- _Problem statement_:
Search the material below for the word "only". Copy every line where it is found.

- _Records for the exercise_:
BEGIN

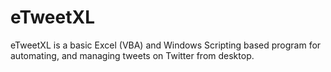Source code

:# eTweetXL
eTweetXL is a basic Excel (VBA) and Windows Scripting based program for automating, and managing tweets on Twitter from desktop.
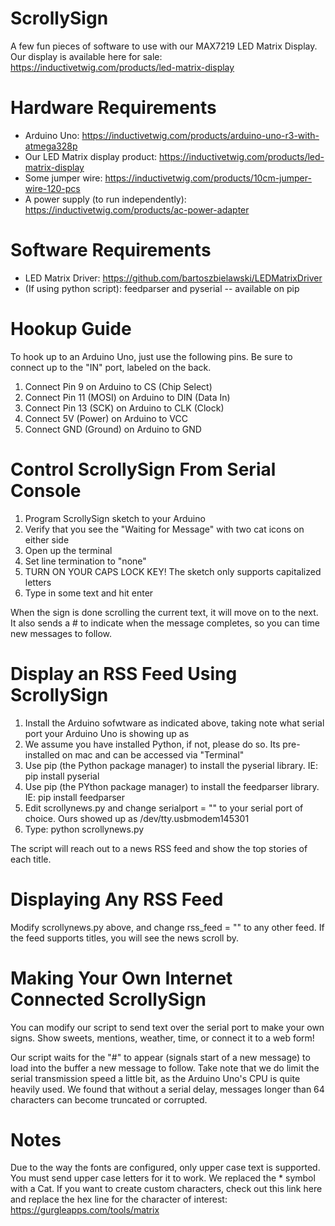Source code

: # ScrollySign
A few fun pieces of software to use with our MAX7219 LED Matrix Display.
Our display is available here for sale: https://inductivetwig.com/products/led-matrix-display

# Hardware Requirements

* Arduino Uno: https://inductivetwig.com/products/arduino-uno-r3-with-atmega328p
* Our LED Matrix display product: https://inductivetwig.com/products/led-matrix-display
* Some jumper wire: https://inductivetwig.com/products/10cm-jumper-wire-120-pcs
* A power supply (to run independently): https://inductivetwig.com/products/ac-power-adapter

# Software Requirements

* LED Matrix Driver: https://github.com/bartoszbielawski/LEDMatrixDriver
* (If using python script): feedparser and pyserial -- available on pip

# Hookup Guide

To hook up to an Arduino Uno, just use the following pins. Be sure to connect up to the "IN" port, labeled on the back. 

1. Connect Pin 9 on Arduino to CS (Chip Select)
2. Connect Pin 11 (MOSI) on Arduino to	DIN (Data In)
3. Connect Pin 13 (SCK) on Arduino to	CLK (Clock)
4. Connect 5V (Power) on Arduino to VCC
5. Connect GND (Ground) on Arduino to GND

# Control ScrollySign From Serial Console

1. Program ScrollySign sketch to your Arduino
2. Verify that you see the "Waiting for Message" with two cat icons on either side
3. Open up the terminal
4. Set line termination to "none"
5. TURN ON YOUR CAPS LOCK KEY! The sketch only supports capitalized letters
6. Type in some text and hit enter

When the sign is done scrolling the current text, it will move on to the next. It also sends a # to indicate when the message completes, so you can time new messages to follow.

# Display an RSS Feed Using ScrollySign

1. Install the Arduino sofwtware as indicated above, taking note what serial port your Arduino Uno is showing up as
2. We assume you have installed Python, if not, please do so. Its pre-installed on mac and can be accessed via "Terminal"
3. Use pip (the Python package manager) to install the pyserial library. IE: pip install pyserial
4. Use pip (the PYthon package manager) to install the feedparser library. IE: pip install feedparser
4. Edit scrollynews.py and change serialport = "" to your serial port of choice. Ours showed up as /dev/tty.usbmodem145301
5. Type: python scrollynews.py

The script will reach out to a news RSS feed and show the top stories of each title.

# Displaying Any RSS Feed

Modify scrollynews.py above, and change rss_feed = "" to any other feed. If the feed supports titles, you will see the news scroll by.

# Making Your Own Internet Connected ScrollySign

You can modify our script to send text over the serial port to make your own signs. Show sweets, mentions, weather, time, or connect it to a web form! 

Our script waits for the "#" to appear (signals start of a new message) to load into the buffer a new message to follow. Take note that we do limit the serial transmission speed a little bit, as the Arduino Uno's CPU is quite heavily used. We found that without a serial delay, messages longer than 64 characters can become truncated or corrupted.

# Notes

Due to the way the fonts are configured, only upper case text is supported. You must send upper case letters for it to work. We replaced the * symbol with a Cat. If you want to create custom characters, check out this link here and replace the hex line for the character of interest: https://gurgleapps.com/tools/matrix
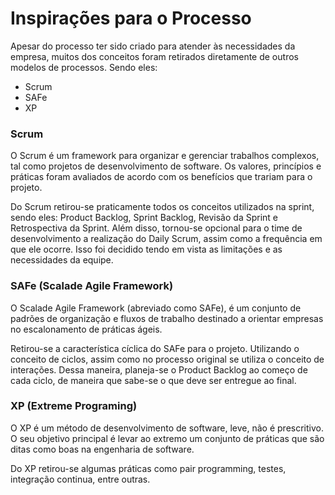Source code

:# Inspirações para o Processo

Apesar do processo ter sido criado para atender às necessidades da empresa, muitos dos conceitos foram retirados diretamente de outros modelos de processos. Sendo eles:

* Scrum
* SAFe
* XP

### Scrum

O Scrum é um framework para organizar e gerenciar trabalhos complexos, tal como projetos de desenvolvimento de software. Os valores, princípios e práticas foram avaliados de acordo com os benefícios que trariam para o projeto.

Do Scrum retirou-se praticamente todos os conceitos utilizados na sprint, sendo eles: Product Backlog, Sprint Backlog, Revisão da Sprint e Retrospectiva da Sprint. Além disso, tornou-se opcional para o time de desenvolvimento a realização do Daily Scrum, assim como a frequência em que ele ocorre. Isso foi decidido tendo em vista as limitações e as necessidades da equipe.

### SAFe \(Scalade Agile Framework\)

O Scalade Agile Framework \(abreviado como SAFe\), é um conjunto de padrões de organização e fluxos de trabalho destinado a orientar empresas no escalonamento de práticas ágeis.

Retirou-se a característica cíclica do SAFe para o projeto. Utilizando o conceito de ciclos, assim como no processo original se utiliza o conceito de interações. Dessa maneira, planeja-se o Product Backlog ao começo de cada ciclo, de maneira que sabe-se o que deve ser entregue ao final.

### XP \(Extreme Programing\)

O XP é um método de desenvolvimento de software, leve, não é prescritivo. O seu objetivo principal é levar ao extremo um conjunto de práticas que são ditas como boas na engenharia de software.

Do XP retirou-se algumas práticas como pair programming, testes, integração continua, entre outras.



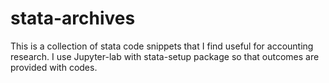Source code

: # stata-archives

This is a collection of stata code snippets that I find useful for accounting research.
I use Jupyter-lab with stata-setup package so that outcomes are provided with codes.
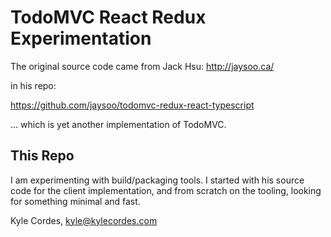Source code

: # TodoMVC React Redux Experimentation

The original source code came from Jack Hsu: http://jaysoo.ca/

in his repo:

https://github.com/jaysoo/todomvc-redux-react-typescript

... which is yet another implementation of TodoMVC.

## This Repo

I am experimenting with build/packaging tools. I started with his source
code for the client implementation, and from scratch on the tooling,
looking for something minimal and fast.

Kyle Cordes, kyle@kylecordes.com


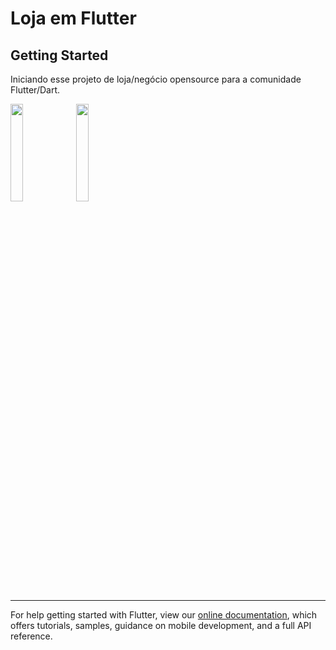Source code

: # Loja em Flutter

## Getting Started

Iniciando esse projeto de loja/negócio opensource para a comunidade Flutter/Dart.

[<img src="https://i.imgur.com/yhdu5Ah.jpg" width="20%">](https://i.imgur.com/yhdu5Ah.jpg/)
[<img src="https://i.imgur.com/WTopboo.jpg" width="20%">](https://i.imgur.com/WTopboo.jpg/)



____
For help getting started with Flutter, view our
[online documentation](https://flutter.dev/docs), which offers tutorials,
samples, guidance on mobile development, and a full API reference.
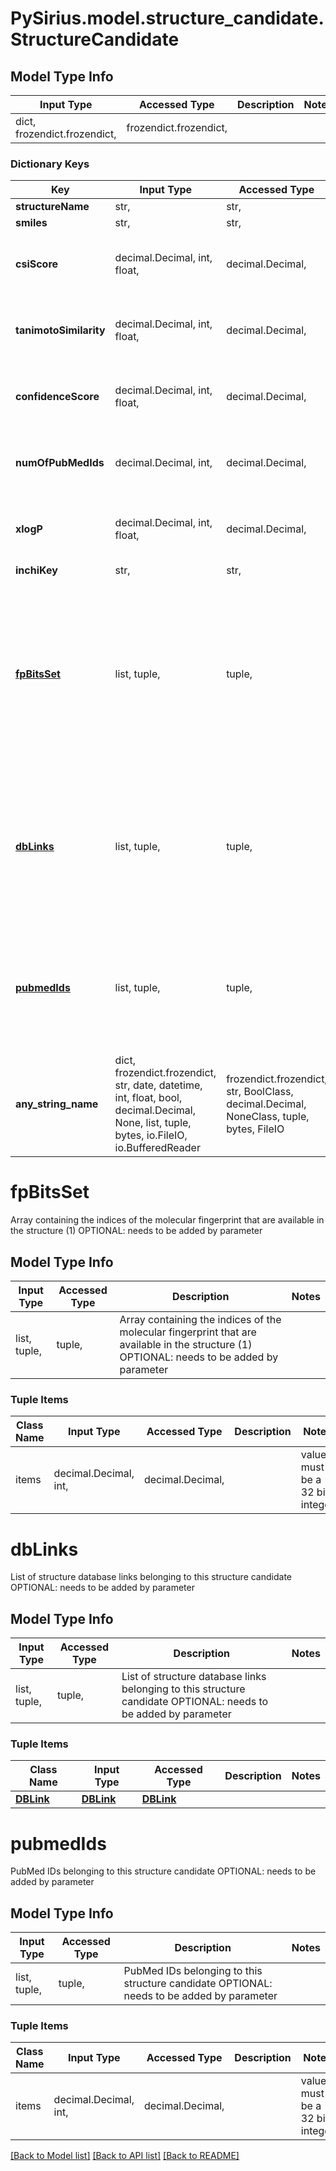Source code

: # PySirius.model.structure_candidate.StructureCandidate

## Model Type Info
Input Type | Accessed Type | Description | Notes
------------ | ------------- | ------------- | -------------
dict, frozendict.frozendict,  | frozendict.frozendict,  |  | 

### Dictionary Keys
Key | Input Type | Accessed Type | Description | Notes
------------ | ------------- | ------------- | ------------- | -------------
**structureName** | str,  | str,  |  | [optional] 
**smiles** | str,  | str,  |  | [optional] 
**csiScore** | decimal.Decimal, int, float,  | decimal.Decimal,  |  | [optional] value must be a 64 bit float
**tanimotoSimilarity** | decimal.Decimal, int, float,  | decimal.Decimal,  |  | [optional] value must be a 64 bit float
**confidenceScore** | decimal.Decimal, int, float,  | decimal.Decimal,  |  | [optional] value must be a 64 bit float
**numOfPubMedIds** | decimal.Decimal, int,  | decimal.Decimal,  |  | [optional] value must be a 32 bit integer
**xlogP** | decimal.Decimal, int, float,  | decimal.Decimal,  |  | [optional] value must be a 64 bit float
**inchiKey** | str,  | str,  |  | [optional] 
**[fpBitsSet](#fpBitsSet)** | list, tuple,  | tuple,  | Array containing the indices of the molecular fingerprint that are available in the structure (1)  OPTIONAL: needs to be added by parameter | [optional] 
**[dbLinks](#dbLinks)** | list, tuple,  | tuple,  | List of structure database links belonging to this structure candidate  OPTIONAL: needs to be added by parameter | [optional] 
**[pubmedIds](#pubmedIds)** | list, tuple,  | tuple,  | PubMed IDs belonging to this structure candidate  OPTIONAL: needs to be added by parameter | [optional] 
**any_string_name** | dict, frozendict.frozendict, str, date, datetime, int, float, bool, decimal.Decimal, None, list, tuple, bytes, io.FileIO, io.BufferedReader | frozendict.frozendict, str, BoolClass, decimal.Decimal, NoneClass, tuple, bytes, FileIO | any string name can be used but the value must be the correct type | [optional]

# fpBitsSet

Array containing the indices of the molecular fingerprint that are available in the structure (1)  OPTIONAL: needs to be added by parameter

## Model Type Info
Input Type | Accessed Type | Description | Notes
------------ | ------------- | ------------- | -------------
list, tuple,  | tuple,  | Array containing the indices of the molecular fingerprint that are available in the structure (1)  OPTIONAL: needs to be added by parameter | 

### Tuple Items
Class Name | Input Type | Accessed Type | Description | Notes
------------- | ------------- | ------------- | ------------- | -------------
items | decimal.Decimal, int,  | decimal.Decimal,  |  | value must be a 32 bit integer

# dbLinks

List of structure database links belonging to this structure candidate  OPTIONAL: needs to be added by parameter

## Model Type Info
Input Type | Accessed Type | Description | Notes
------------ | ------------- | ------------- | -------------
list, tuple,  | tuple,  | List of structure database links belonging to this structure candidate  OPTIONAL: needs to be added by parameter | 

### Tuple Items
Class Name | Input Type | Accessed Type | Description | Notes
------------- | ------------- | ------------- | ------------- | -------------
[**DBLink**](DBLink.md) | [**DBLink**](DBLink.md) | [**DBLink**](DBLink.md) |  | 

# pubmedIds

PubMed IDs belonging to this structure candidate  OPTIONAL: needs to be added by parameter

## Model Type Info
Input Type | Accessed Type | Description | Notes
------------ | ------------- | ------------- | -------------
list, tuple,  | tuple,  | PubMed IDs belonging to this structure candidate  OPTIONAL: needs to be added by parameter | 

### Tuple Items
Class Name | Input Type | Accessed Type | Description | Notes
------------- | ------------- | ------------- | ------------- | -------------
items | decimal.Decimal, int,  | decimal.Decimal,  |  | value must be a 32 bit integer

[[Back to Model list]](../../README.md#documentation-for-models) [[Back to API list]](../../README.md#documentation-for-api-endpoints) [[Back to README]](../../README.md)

END

- _Solution to this task_:
5. TURN ON YOUR CAPS LOCK KEY! The sketch only supports capitalized letters
Due to the way the fonts are configured, only upper case text is supported. You must send upper case letters for it to work. We replaced the * symbol with a Cat. If you want to create custom characters, check out this link here and replace the hex line for the character of interest: https://gurgleapps.com/tools/matrix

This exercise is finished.